SAN BENEDETTO DEL TRONTO – Alla guida del Comune fino alla primavera del 2016. Giovanni Gaspari avrebbe ribadito questa intenzione alla sua maggioranza nel corso della riunione di mercoledì sera.
Una volontà che, se confermata, escluderebbe definitivamente il sindaco dalla corsa per un posto in consiglio regionale, a tutto vantaggio dell’assessore Fabio Urbinati, nome che i renziani sposano da mesi.
Ma per ora tutto è fermo, almeno fino a quando non verrà individuato il candidato alla presidenza di Palazzo Raffaello. Gli aspiranti consiglieri restano così in stand-by, senza sbilanciarsi troppo, perché le carte in tavola potrebbero mutare in base alle mosse del partito.
Il Pd ha tempo sino al weekend per individuare una figura capace di accontentare tutte le anime, altrimenti verrà immediatamente indetta la data delle primarie.
Le chance del sindaco sambenedettese sono strettamente legate alle sorti di Gian Mario Spacca, ad oggi tagliato fuori dai giochi. Una fronda degli iscritti ritiene inoltre non spendibile l’immagine del primo cittadino a livello mediatico, considerata la sua recente condanna in Appello da parte della Corte dei Conti.
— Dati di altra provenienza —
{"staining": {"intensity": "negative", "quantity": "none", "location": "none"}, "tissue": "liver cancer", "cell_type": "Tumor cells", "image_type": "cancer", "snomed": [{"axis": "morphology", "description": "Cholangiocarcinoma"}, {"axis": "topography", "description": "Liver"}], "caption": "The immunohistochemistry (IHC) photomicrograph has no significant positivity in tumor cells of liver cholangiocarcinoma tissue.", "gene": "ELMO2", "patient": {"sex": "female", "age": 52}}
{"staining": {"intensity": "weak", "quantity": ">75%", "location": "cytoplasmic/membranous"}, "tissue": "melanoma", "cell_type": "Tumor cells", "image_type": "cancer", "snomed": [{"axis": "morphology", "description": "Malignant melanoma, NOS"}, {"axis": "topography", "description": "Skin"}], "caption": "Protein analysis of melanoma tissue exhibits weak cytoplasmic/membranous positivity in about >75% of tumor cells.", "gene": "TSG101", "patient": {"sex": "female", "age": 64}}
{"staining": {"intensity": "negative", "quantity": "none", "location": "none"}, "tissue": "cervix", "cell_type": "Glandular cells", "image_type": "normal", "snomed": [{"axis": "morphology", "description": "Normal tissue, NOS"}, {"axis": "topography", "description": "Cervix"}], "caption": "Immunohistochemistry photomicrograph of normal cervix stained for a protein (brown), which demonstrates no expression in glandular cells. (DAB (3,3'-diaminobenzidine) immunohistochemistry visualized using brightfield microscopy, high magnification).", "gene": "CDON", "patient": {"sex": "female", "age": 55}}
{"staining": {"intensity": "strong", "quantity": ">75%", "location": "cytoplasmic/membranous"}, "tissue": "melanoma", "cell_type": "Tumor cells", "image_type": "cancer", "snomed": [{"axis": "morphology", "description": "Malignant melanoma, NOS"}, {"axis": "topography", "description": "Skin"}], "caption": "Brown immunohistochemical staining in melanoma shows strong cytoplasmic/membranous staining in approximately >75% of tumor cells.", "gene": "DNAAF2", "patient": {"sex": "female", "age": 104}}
Ci sono poi i Socialisti, che mettono il veto sul terzo mandato del governatore uscente e intendono riproporre per le elezioni il ticket con i Verdi, varato con successo nel 2011.
Durante il confronto si è pure buttato un occhio alle Amministrative dell’anno prossimo. Il centrosinistra intenderebbe costituire tavoli di lavoro pubblici (già promessi dalla segretaria Pd Sabrina Gregori in campagna elettorale e mai varati) per la realizzazione del programma di mandato. Verrebbero invitati professionisti ed esponenti culturali, anche non iscritti, per dare consigli sulla città del domani.
Nel frattempo, il Pd dovrà abbandonare la sede di Via Balilla. Il trasloco partirà domenica prossima, all’indomani dello sfratto inoltrato dal Comune di Montalto, proprietario del locale. Il contratto fu stipulato nel 2006 dall’associazione Uniti dell’Ulivo e il buco ammonterebbe a 8 mila euro.
Una cifra contestata dal Pd, che rimarca le distanze da quell’operazione e riconosce l’esistenza di arretrati, ma non superiore ai 4 mila euro. Il partito, che pagava un affitto di 225 euro al mese, può comunque contare sulla struttura di Via Manara, di cui è proprietario.